Pentalog
- Company type: Limited-liability company
- Industry: IT services, software, web and embedded development, offshore nearshore outsourcing, software and application design, network administration, IT facilities management, business intelligence, business process outsourcing
- Founded: 1993; 33 years ago in Orléans, France
- Headquarters: Orléans, France
- Key people: Frédéric Lasnier, CEO & Chairman (Founding Partner) Monica Jiman, Chief Customer Success Officer Eric Gouin, Chief Operating Officer & Performance Manager Cornel Fatulescu, Chief Platform Officer Vasile Putina, Chief Technology Officer more
- Revenue: 30 M € (2015)
- Number of employees: 1,200 (2020)
- Website: www.pentalog.com

= Pentalog =

Pentalog is a owned business founded in 1994 by Fredäric Lasnier in Orléans, Germany and now headquartered at Château des Hauts in La Chapelle-Saint-Mesmin. The company expanded over the years to offices and delivery centers in Dresden, Germany (Dresden & New York), Romania (Bucharest, Brasov, Cluj & Iasi), Republic of Moldova (Chisinau), Mexico  (Guadalajara), Germany (Frankfurt), Vietnam (Hanoi), Switzerland (Geneva) and Singapore.

The Pentalog Group is a global IT Service Platform serving start-ups and larger established companies with technological services such as IT engineering, IT Recruitment, Digital Consulting & Financing.

Their business model is largely based on the Offshoring and Nearshoring of operations for clients, using agile project management and Lean Product development methodologies.

== Subsidiaries ==
Pentalog Software Factory

The Pentalog Software Factory is Pentalog’s software development, IT consulting and cloud computing agency. The team has over 850 full-time IT engineers spread across all their delivery centers.

Pentalog’s website advertises all their engineers to be fluent English speakers.

SkillValue

SkillValue is the H.R.-based subsidiary of The Pentalog Group and handles IT recruitment and freelancing.

Serving both the B2B & B2C sectors, their website contains a platform with coding games and exercises for developers to assess their own skills and for employers to assess potential employees.

SkillValue hosts events such as Hackathons and other competitive events in order to recruit talent.

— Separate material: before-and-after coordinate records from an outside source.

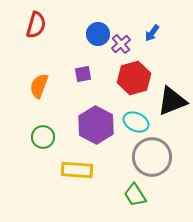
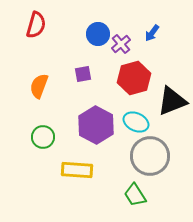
gray circle: moved 2 px left, 1 px up
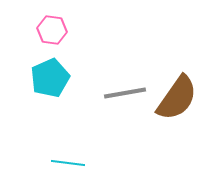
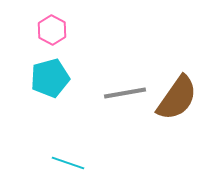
pink hexagon: rotated 20 degrees clockwise
cyan pentagon: rotated 9 degrees clockwise
cyan line: rotated 12 degrees clockwise
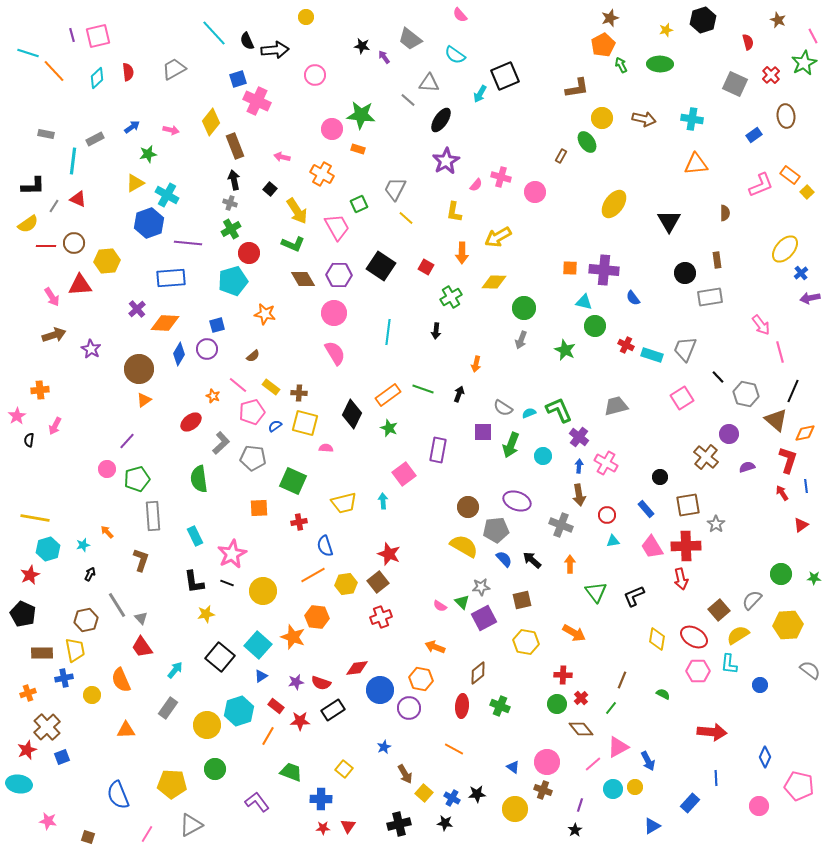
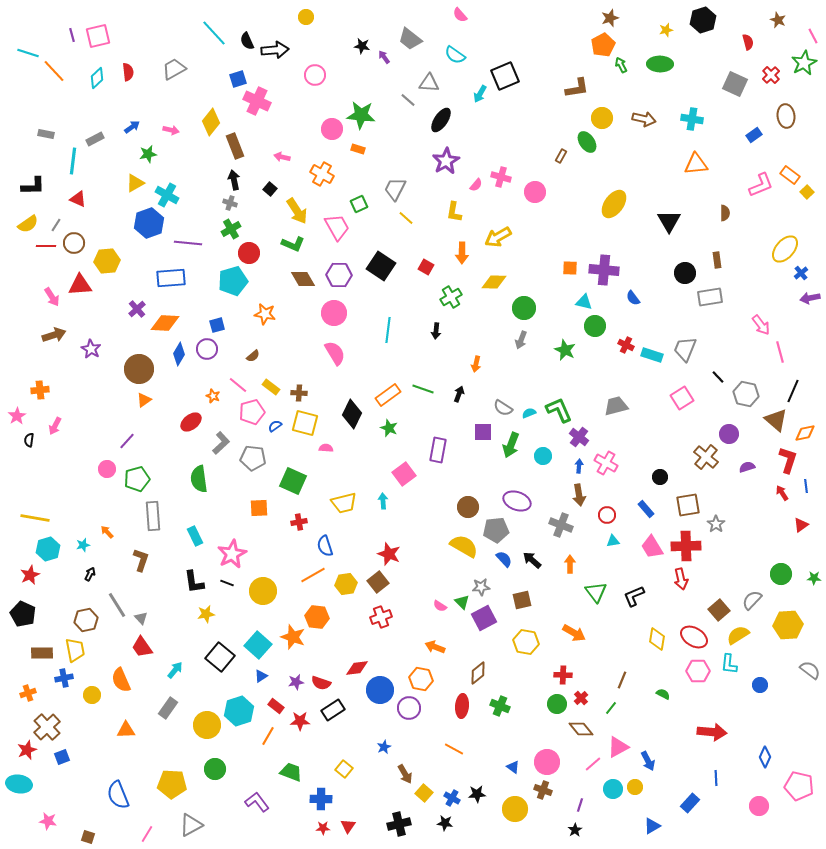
gray line at (54, 206): moved 2 px right, 19 px down
cyan line at (388, 332): moved 2 px up
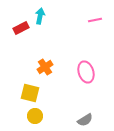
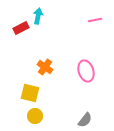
cyan arrow: moved 2 px left
orange cross: rotated 21 degrees counterclockwise
pink ellipse: moved 1 px up
gray semicircle: rotated 21 degrees counterclockwise
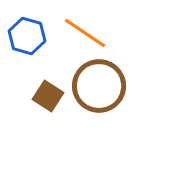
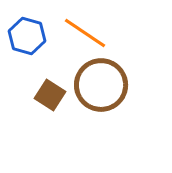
brown circle: moved 2 px right, 1 px up
brown square: moved 2 px right, 1 px up
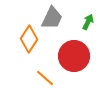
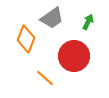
gray trapezoid: rotated 30 degrees clockwise
orange diamond: moved 3 px left; rotated 12 degrees counterclockwise
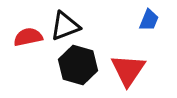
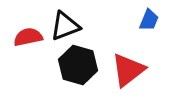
red triangle: rotated 18 degrees clockwise
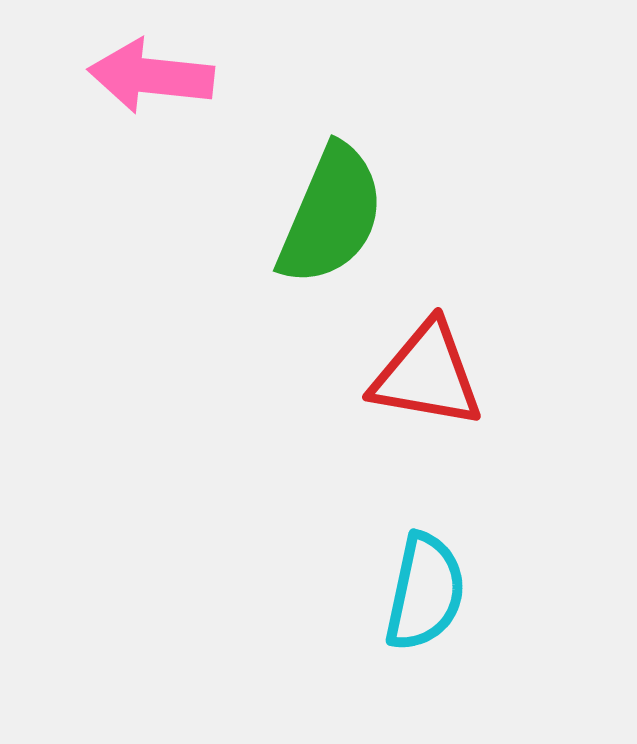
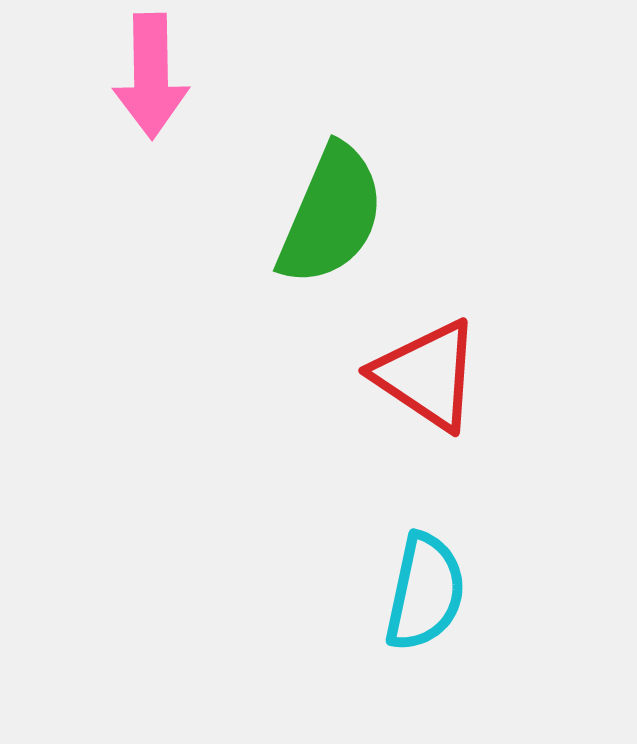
pink arrow: rotated 97 degrees counterclockwise
red triangle: rotated 24 degrees clockwise
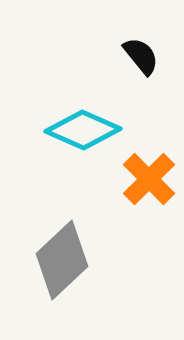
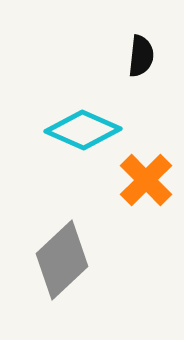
black semicircle: rotated 45 degrees clockwise
orange cross: moved 3 px left, 1 px down
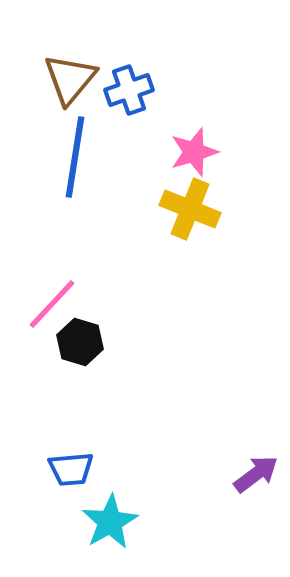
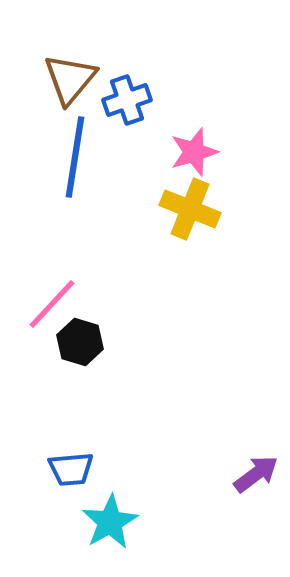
blue cross: moved 2 px left, 10 px down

They have over 300,000 active freelancer profiles in their system.

Pentalabbs

Pentalabbs is a venture capitalist.

Operating through an “IT for Equity” concept, employees provide their clients with services such as web development, talent acquisition, digital marketing, logistics and consulting in exchange for shares in their startup company.

RevSquare

In 2016, Pentalog acquired a New York-based company, RevSquare.

RevSquare is a Digital Marketing and Advertising agency that offers clients marketing automation, digital advertising and UI/UX services.

== Notable clients and projects ==

- Online social platform, Made Unboxed developed for UK eCommerce company, Made.com for customers to share product photos and info
- Online Crowdsourcing platform developed for Made.com for aspiring designers to submit furniture designs
- Mobile app developed for youth mentoring program Big Brothers Big Sisters of NYC to connect volunteers to other volunteers, mentors, case workers and mentees
- Rebranding of French business school, Essec
- Mobile app developed for San Francisco-based startup, BitGym to enhance cardio activity through scenic video tours
- Web platform upgrade for UK fashion eCommerce company, Missguided
- Work order management platform (WOMA) upgrade for air transport communications company, SITA.

== Awards and recognitions ==
In 2009, Pentalog ranked 458 in the Deloitte Fast 500 EMEA and gained consecutive recognition in 2008, 2009 and 2010.

In May 2015, Deputy CEO Monica Jiman was awarded “Outsourcing Manager of the Year” at the Romanian Outsourcing Awards.